Il sortit de l'office, la photo dans sa poche, le badge contre sa poitrine. L'air froid du couloir lui sembla étrangement réconfortant après l'atmosphère confinée de la pièce. Il remit en place le briquet dans la serrure, s'assurant que la porte restait entrouverte, comme il l'avait trouvée.
Quand il revint dans le salon, le visage impassible, il vit que la dynamique avait changé. Henri s'était levé, rouge de colère, et Viktor lui faisait face, les poings serrés. Margot s'interposait, mais Luc vit que même elle commençait à fatiguer — ses épaules affaissées, son regard fuyant, son pouls battant visible à la tempe.
— Le Français nous cache quelque chose depuis le début, cracha Viktor. Il nous fait visiter des caves, vérifier des générateurs, mais jamais il ne parle de cette pièce là-bas.
— Quelle pièce ? demanda Luc d'une voix neutre, en s'approchant.
Pierre, qui était resté près du poêle, désigna le fond du couloir d'un menton tremblant.
— Il a vu une lumière. Juste avant que vous reveniez. Une lampe torche qui bougeait. Henri a dit que c'était lui, qu'il cherchait le placard des boissons, mais vous étiez dans l'office à ce moment-là.

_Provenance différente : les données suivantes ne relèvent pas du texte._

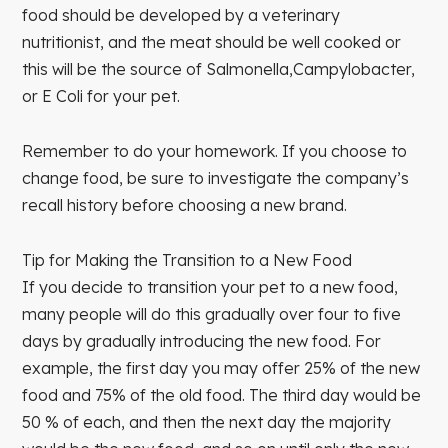
food should be developed by a veterinary
nutritionist, and the meat should be well cooked or
this will be the source of Salmonella,Campylobacter,
or E Coli for your pet.
Remember to do your homework. If you choose to
change food, be sure to investigate the company’s
recall history before choosing a new brand.
Tip for Making the Transition to a New Food
If you decide to transition your pet to a new food,
many people will do this gradually over four to five
days by gradually introducing the new food. For
example, the first day you may offer 25% of the new
food and 75% of the old food. The third day would be
50 % of each, and then the next day the majority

Les regards convergèrent vers Luc. Henri haussa les épaules, trop théâtral pour être honnête.
— Je me suis trompé de porte, c'est tout. Le chalet est grand, et le vin était… ailleurs. Rien de plus.
Luc le dévisagea, pesant chacun de ses mots. Sur sa poitrine, la carte plastifiée de K. Lévy semblait peser plus lourd que le plomb.
— L'office du fond ? dit-il lentement, choisissant ses mots. Elle était fermée à clé depuis mon arrivée. Si Henri dit qu'il l'a ouverte par erreur, pourquoi était-elle déverrouillée ? Et pourquoi quelqu'un a-t-il coupé la radio et le téléphone satellite qui se trouvaient à l'intérieur ?
Il y eut un silence si total que Luc entendit le générateur tousser dehors.
Henri blêmit. Personne ne parla.
À cet instant précis, une plainte sourde monta du toit, suivie d'un craquement sec qui sembla traverser tout le chalet. Les murs vibrèrent brièvement. La neige accumulée glissait par plaques le long des pentes du toit, mais ce bruit venait d'ailleurs — plus proche, plus lourd. Luc se raidit instinctivement, la main sur un étai de bois dont la fissure venait de s'élargir de deux millimètres.
— Qu'est-ce que c'était ? murmura Claire.
Luc, les prunelles braquées sur la poutre maîtresse du salon, vit la fissure traverser le grain du bois comme une veine noire.
— Le deuxième étage est en train de céder, dit-il d'une voix plate.
Et, pour la première fois depuis des journées, il n'était pas sûr d'avoir le temps de réparer quoi que ce soit.